State's surplus center in Salem is bringing in millions

State's surplus center in Salem is bringing in millions
This Dec. 3, 2012 photo shows a couch from Mahonia Hall that is on eBay sold through Oregon's surplus property program in Salem. A dozen pieces of furniture from Mahonia Hall are among a multitude of items stored at a 72,000-square-foot building in Salem and at an outdoor lot that's nearly as large. This is the Property Distribution Center, headquarters of Oregon's surplus property program. Its mission: extract value from government cast-offs, predominantly by selling them to the public or other government agencies. (AP Photo/Statesman-Journal, Michael Rose)

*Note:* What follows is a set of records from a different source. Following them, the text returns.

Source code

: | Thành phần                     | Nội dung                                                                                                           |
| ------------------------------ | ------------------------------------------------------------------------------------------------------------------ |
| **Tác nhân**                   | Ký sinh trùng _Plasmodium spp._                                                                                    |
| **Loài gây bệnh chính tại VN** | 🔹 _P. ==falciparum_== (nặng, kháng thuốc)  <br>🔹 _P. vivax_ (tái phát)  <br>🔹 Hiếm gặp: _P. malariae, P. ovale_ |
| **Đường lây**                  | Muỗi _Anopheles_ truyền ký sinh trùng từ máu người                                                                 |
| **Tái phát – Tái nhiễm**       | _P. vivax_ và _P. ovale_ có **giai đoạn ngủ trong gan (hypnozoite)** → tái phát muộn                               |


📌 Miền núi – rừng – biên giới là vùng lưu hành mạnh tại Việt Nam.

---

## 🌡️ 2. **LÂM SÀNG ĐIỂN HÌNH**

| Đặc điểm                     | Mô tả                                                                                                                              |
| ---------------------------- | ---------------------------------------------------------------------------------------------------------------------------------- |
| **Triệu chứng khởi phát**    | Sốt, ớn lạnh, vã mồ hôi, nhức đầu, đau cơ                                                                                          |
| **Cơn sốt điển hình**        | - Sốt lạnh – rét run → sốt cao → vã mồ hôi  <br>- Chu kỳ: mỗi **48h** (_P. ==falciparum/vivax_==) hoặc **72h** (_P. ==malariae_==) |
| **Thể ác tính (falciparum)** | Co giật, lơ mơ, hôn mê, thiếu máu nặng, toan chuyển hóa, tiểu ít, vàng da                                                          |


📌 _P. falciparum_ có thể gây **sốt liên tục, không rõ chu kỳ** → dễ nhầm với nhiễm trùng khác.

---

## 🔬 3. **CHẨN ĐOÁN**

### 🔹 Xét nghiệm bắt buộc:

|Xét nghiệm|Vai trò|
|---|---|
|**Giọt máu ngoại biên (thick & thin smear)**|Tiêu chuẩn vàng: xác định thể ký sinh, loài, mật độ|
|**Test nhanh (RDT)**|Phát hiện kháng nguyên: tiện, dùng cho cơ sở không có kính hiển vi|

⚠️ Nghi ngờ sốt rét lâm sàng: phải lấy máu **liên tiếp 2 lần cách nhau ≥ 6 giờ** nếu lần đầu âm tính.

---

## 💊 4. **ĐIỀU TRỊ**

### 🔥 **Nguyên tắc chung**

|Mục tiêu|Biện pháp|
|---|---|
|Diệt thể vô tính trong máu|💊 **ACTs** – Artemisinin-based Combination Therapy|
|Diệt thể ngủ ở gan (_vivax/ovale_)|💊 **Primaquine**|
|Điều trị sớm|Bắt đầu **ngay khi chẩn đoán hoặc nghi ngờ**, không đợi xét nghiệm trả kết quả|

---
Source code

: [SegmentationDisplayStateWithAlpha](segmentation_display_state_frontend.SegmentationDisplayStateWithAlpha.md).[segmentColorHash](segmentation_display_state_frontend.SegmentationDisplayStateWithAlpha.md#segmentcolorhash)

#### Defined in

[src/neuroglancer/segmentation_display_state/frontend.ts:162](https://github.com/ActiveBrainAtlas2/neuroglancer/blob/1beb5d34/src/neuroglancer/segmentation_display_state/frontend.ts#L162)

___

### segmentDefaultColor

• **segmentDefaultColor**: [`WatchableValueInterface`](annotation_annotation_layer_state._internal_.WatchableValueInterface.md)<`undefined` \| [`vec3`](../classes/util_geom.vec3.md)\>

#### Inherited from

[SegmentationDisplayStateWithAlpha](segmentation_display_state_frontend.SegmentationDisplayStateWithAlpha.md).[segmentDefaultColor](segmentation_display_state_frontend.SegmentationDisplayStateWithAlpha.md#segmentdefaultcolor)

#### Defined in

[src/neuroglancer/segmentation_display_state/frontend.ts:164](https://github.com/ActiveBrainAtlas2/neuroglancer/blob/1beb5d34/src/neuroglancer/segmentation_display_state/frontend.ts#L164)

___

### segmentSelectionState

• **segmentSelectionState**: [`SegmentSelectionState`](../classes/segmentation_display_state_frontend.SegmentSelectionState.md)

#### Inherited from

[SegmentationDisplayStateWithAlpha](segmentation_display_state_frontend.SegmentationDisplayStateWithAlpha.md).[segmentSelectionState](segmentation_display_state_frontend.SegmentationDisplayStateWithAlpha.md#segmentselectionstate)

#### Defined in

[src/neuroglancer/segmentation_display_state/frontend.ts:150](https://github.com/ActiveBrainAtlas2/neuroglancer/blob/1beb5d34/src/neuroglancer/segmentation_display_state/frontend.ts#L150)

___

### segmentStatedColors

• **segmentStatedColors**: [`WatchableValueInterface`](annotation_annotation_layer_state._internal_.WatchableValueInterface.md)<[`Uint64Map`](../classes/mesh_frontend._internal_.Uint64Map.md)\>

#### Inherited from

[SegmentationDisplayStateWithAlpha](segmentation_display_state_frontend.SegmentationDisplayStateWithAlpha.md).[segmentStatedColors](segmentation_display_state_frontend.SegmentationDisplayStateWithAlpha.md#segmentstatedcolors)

SALEM, Ore. (AP) — Stacked on the top tier of a warehouse rack is a grayish lavender sofa with peach piping that once graced the governor's mansion. A vintage desk from the mansion is nearby, wrapped in plastic.

A dozen pieces of furniture from Mahonia Hall are among a multitude of items stored at a 72,000-square-foot building in Salem and at an outdoor lot that's nearly as large.

This is the Property Distribution Center, headquarters of Oregon's surplus property program. Its mission: extract value from government cast-offs, predominantly by selling them to the public or other government agencies.

"Just like a consignment shop, we take a little percentage and that's what keeps the lights on," said Darren Kennedy, an analyst with the surplus property program. "We don't take any general fund money."

When a state or federal agency, local jurisdiction, or school district has property it no longer needs it ends up at 1655 Salem Industrial Drive NE.

The Mahonia Hall furniture, for example, had been sitting in a storage area at the mansion before arriving here. The hodgepodge at the warehouse includes diesel engines, pumps, snow tires, first-aid kits, fire extinguishers, carpet tiles, official U.S. Coast Guard running shorts, a set of timpani drums, and more.

In the outdoor lot, an orange 1977 Tucker Sno Cat, once used by the Bonneville Power Administration, is looking for a buyer.

Commonplace items are sold to the public at a "general store" on site. The selection typically includes office furniture. Low cost bicycles, many of which have been recovered by Portland-area police but whose owners were never located, are another staple.

Unique or more valuable items, such as the Mahonia Hall furniture, are sold on eBay. The Mahonia Hall furniture will be put on eBay gradually; only a few pieces at a time will be released for sale.

Federal property is donated to public agencies with a number of conditions, including a service charge.

Oregon's surplus property program sells $10 million to $12 million of property per biennium, Kennedy said. Of that amount, $7 million to $9 million is returned to government agencies. About $3 million is retained to cover the program's cost, including paying 17 state workers.

The self-supporting program is operated by the Oregon Department of Administrative Services.

Of all the goods handled by the surplus property managers over the years, one case stands out. In 2003, Oregon's selling expertise was called on to unload objects from the former Mustang Ranch, a Nevada brothel.

The IRS seized the bordello after its parent company got into legal trouble. At auction, the IRS sold the best of the Mustang Ranch collectibles. Oregon's surplus agency was tasked with selling the leftovers on eBay, including a kitchen sink.

"We even sold empty wine bottles," Kennedy said. "People just bought it up like crazy."

Rarely does something arrive at the warehouse that won't eventually sell. Wrecked patrol cars are purchased for parts. Parking meters have become a hot item for hobbyists, who turn them into banks. Old voting machines appeal to political junkies.

In the midst of the vast array of things, Kennedy can't even think about grabbing some bargains for himself. Employees of the Property Distribution Center are prohibited from making purchases.